* _About this exercise_
Only the lines from the start of the entries through the line with "world; and |" should be returned, each exactly as it stands, and no pictures.

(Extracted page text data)
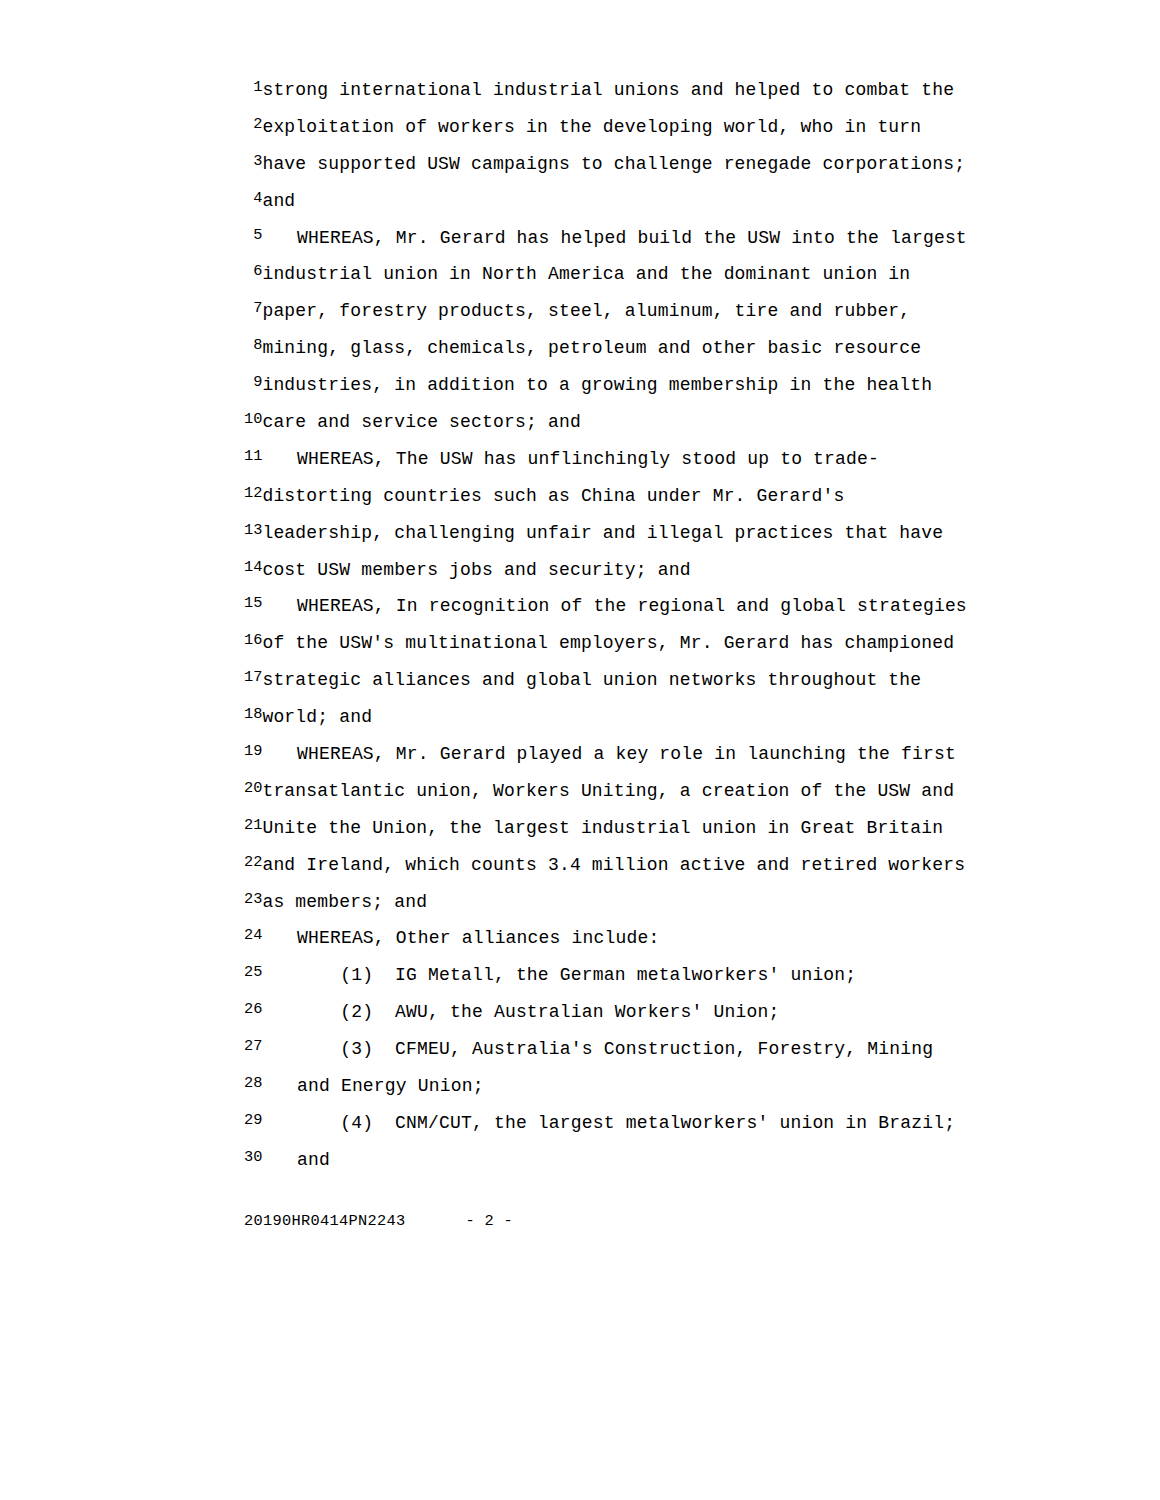| 1 | strong international industrial unions and helped to combat the |
| 2 | exploitation of workers in the developing world, who in turn |
| 3 | have supported USW campaigns to challenge renegade corporations; |
| 4 | and |
| 5 | WHEREAS, Mr. Gerard has helped build the USW into the largest |
| 6 | industrial union in North America and the dominant union in |
| 7 | paper, forestry products, steel, aluminum, tire and rubber, |
| 8 | mining, glass, chemicals, petroleum and other basic resource |
| 9 | industries, in addition to a growing membership in the health |
| 10 | care and service sectors; and |
| 11 | WHEREAS, The USW has unflinchingly stood up to trade- |
| 12 | distorting countries such as China under Mr. Gerard's |
| 13 | leadership, challenging unfair and illegal practices that have |
| 14 | cost USW members jobs and security; and |
| 15 | WHEREAS, In recognition of the regional and global strategies |
| 16 | of the USW's multinational employers, Mr. Gerard has championed |
| 17 | strategic alliances and global union networks throughout the |
| 18 | world; and |
| 19 | WHEREAS, Mr. Gerard played a key role in launching the first |
| 20 | transatlantic union, Workers Uniting, a creation of the USW and |
| 21 | Unite the Union, the largest industrial union in Great Britain |
| 22 | and Ireland, which counts 3.4 million active and retired workers |
| 23 | as members; and |
| 24 | WHEREAS, Other alliances include: |
| 25 | (1) IG Metall, the German metalworkers' union; |
| 26 | (2) AWU, the Australian Workers' Union; |
| 27 | (3) CFMEU, Australia's Construction, Forestry, Mining |
| 28 | and Energy Union; |
| 29 | (4) CNM/CUT, the largest metalworkers' union in Brazil; |
| 30 | and |
20190HR0414PN2243- 2 -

* _Answer for the task_
| 1 | strong international industrial unions and helped to combat the |
| 2 | exploitation of workers in the developing world, who in turn |
| 3 | have supported USW campaigns to challenge renegade corporations; |
| 4 | and |
| 5 | WHEREAS, Mr. Gerard has helped build the USW into the largest |
| 6 | industrial union in North America and the dominant union in |
| 7 | paper, forestry products, steel, aluminum, tire and rubber, |
| 8 | mining, glass, chemicals, petroleum and other basic resource |
| 9 | industries, in addition to a growing membership in the health |
| 10 | care and service sectors; and |
| 11 | WHEREAS, The USW has unflinchingly stood up to trade- |
| 12 | distorting countries such as China under Mr. Gerard's |
| 13 | leadership, challenging unfair and illegal practices that have |
| 14 | cost USW members jobs and security; and |
| 15 | WHEREAS, In recognition of the regional and global strategies |
| 16 | of the USW's multinational employers, Mr. Gerard has championed |
| 17 | strategic alliances and global union networks throughout the |
| 18 | world; and |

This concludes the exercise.